Q&A with “Blackbird” Cinematographer, Brandon Habuda

Brandon¬†Habuda is a cinematographer from the DMV area. We had the chance to ask him a few questions about his short film “Blackbird,” a personal project from Brandon that caught our eye several weeks ago.

1. What was the inspiration behind Blackbird?

Blackbird for me started as a visual piece and became something more after I brought on my co-writer and on-set director Sheila Avellino. I was inspired after watching The Handmaid’s Tale to create something with a bleak tone yet packed full of emotion and atmospheric beauty. Children of Men was also a big visual inspiration. Sheila and I took my original concept, fleshed it out with more details, and created a world the characters had come from. At the same time the symbolism in the film I wanted to be up for the viewers interpretation, I’ve gotten a lot of great feedback on that. I love hearing what people believe the sunflower field location means.

2. What obstacles did you face during production and how did you overcome?
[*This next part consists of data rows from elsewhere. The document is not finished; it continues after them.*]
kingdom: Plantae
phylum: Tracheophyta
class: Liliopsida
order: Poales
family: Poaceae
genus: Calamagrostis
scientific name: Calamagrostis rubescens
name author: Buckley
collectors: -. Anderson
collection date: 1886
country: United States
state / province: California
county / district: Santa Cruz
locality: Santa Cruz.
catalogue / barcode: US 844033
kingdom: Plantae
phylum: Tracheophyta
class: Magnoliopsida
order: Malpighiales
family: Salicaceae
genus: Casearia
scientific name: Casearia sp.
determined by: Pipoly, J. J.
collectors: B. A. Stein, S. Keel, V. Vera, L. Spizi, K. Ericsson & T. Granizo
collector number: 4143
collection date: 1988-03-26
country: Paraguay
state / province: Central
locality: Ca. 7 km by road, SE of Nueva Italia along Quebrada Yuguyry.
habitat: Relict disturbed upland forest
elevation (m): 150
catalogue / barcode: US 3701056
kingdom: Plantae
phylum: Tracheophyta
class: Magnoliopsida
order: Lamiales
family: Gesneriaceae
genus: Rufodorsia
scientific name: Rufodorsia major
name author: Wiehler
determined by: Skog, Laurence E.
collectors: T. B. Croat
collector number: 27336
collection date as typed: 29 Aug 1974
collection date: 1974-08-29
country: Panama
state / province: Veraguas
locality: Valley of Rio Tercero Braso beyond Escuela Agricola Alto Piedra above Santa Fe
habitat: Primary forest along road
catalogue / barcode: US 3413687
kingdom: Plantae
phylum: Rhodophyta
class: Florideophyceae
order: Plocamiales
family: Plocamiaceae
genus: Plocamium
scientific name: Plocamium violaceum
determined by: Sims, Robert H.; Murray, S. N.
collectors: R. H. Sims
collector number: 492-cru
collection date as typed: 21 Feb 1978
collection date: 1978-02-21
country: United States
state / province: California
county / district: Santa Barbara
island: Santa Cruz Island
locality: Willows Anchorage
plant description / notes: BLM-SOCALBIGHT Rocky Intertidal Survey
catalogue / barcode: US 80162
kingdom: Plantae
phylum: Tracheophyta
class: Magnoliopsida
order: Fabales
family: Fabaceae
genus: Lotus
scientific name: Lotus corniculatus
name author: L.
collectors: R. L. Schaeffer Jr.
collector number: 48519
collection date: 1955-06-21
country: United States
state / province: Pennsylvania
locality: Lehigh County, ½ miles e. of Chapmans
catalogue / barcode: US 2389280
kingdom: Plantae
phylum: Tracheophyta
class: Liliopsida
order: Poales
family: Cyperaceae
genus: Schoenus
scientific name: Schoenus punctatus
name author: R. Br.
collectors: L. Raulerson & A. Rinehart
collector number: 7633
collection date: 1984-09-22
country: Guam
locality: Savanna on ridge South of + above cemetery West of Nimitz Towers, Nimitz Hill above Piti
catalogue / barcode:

Budget is always an obstacle but my budget for this was particularly low since it all came out of my pocket. I was worried I wouldn’t be able to create the scale I wanted with the resources I had at hand, that all came down to my art director Kari Bare who made the world come to life despite my limited resources. Another obstacle was the weather, we filmed in an unused metal works factory that is in complete disrepair found in Orange, Virginia. The weather in Virginia as of late has been pretty temperamental so it’s hard to predict if at any given day it’ll be sunny, overcast, or pouring rain and on our setup day before the shoot in December we got the latter. It poured rain all day long and the location just floods completely so I made the decision to cancel and reschedule a month from then in January which ended up being a perfect day, if a bit cold, but you could see the actors breath which I thought was a pretty nice bonus.

3. What did this short film teach you about yourself as a filmmaker?

What I learned more than anything was to trust my gut and prep in preproduction as much as possible. Blackbird relied heavily on natural light with the sun acting as the key throughout the film. Both of the sunsets were real. In the scouting I did for the sunflower field I had to find a field that faced the sunset yet flowers were orientated away from it so you could still see them. For the warehouse I spent considerable time hanging out and exploring it, taking reference photos to look back on exposure readings, time of day, and WB/tint, since again I planned to make full use of the sun throughout the day. On the setup day before the shoot I orientated the camp to complement perfectly with where the sun was setting using a suntracker app. Shoot day at the warehouse was scheduled in a way that I shot each scene at the perfect times of day where the scenes were lit correctly by the sun ,a lot of it being chronological in order to give the feeling of a passage of time. The warehouse was one 10 hour day with the entirety of the camp shots being filmed the last 2.5 hours of the day and the sunflower field was filmed entirely in 20 minutes during sunset on a separate day last year during the summer.

4. Can you provide a basic summary of the gear used to shoot this film?

A lot of the gear I already owned or my crew already owned like the cameras, Steadicam, Inovativ carts, and SmallHD monitors. A 1 ton G&E package was provided to us by The Washington Source. Capital Camera Rentals managed by Kyle Pallansch sourced the lenses for me. The sunflower field was shot on a RED Epic-W Helium, Cooke Anamorphic 40mm,1/8th Tiffen Black Promist, Tokina Cinema ND, and I operated with a SmallHD 702 Bright. Warehouse location was shot with a RED DSMC2 Gemini, Kowa 50mm vintage anamorphic, 1/8th Tiffen Black Promist, Tokina Cinema ND, and Myles the Steadicam Op operated using a SmallHD 702 Bright. For set monitoring we used a SmallHD 2403 Studio for color reference and 2403 HDR for the 1st AC Andrew Capino to pull focus from. 

5. How did the SmallHD monitors help you achieve your vision for Blackbird?

SmallHD monitors have allowed me to work very quickly which was critical for this film. Every minute spent fiddling with a clunky interface to access the monitoring tools would have taken away from my limited time to film everything in the camp during the sunset. I prefer false color myself for judging exposure over a light meter when framed up because of the speed you can turn the tool on to reference, make the necessary exposure changes, and quickly turn off and get right back to shooting. OS3 has the best false color tools I’ve ever used it’s incredibly intuitive and customizable. In reference to speed SmallHD monitors are the lowest latency monitors I’ve found made for production, they feel very natural when pulling focus off of or operating handheld. The 1703 P3X is an amazingly accurate tool, it’s without a doubt my favorite product SmallHD makes. It was used as a reference monitor while remotely viewing the color grading session in post which was critical to have accuracy when giving notes.